After onboarding the Kong data plane workloads with service mesh enabled via a sidecar, the Kong dataplane application face issues with sending traces to the Grafana agent.

Zipkin plugin is sending the traces to the host grafana agents.

Error

failed the initial dns/balancer resolve for mesh service ‘grafana-agent-traces.svc.cluster.local’ with: failed to receive the reply length field from TCP server 100.1.0.9:53: timeout.

Error Logs in Kong dataplanes:

zipkin request failed: [cosocket] DNS resolution failed: failed to receive the reply length field from TCP server 100.1.0.9:53: timeout. Tried: [“(short)grafana-agent-traces.svc:(na) - cache-miss”
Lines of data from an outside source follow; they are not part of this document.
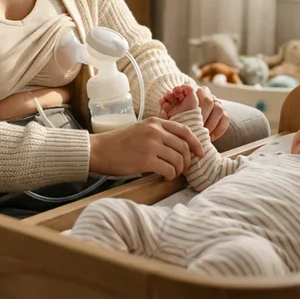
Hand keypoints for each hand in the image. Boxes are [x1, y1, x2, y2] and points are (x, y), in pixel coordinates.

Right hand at [88, 117, 205, 180]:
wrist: (99, 150)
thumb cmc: (118, 143)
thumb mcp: (140, 130)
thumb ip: (158, 134)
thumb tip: (178, 148)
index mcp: (155, 122)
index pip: (184, 130)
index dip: (196, 143)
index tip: (200, 153)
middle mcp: (155, 131)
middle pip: (184, 146)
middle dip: (187, 160)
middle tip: (184, 168)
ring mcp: (151, 144)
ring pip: (178, 159)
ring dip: (179, 170)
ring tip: (173, 173)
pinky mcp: (146, 159)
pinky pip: (169, 169)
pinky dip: (170, 175)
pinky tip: (164, 176)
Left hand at [161, 85, 229, 141]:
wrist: (184, 119)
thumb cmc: (173, 114)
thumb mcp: (168, 109)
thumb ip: (166, 106)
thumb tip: (163, 105)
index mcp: (191, 89)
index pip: (193, 91)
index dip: (188, 103)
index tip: (183, 116)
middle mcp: (205, 93)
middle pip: (208, 101)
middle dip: (201, 116)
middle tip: (194, 129)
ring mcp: (216, 102)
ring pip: (218, 109)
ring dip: (210, 123)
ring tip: (202, 135)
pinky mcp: (223, 113)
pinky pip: (226, 118)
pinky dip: (219, 129)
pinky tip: (211, 137)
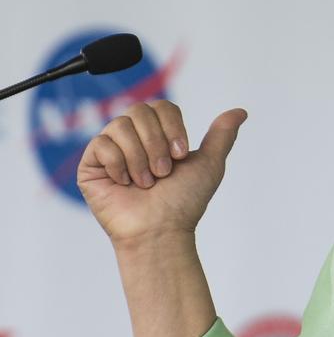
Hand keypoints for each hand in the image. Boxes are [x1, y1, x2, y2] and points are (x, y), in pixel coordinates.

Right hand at [77, 101, 246, 250]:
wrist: (161, 229)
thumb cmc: (184, 201)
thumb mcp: (210, 164)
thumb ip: (222, 135)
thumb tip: (240, 111)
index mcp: (158, 134)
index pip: (161, 106)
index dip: (172, 127)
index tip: (180, 155)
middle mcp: (132, 138)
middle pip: (139, 110)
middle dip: (156, 143)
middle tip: (164, 172)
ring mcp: (110, 150)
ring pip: (120, 126)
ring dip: (140, 157)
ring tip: (147, 182)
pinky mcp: (91, 165)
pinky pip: (101, 144)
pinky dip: (119, 164)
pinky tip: (126, 183)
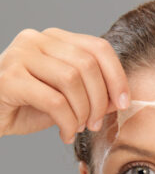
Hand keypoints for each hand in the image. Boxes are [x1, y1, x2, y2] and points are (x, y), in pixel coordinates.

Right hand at [0, 27, 130, 142]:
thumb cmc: (30, 105)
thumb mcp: (68, 98)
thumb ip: (93, 93)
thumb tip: (122, 99)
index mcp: (56, 39)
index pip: (99, 48)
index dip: (117, 76)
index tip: (124, 103)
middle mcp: (38, 40)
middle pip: (88, 65)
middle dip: (100, 101)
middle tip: (95, 123)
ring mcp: (21, 55)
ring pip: (72, 80)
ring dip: (83, 112)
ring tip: (79, 128)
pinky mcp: (9, 77)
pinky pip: (54, 101)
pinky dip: (67, 122)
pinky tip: (65, 134)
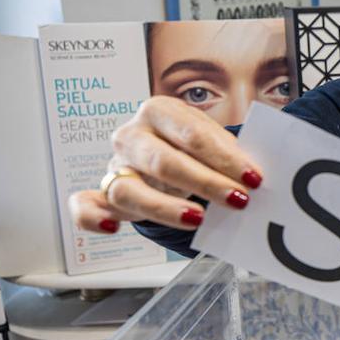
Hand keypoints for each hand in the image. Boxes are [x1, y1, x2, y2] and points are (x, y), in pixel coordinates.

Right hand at [68, 96, 262, 233]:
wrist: (169, 152)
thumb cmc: (194, 146)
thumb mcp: (213, 139)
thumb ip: (229, 153)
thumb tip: (254, 177)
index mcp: (159, 110)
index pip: (193, 134)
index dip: (226, 158)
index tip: (254, 178)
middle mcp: (132, 135)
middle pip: (164, 162)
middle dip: (205, 183)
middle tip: (239, 200)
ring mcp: (116, 166)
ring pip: (129, 190)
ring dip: (164, 208)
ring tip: (197, 218)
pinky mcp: (104, 194)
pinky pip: (85, 206)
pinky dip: (93, 217)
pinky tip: (113, 228)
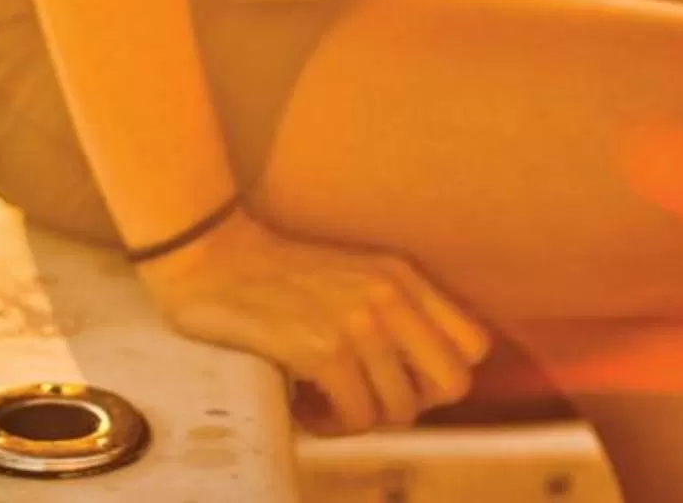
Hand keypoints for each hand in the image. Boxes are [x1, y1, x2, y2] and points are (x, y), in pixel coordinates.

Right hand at [137, 210, 490, 434]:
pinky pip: (356, 417)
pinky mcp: (322, 348)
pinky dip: (330, 425)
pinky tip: (305, 404)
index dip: (439, 374)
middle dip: (410, 403)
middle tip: (367, 395)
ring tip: (326, 399)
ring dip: (361, 417)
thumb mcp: (353, 274)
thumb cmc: (276, 275)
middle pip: (451, 384)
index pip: (473, 345)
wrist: (209, 257)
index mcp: (402, 275)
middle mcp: (390, 295)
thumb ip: (394, 310)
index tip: (399, 376)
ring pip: (399, 410)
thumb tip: (421, 378)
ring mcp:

On giving the grafana host the kubernetes dns on which kong dataplane is running is not able to connect to the resolved ip and times out . But when the ip of the grafana service is given it works fine, the connection to grafana agents works.

This only happens when service-mesh sidecar is enabled and it’s accessing through mesh service, on disabling the mesh sidecar , dataplanes are able to resolve and connect to the grafana host.

  • The IP 100.1.0.9 is the Kubernetes default DNS nameserver, automatically assigned to manage DNS resolution within the cluster.
  • DNS resolution works flawlessly when tested manually- by validating DNS Connectivity Check from the Kong dataplane container: it was able to resolve and connect using wget/curl** confirming that the issue is not with the DNS infrastructure itself but likely with how Kong handles DNS queries during runtime.

Any idea what could be the cause here and fix for it?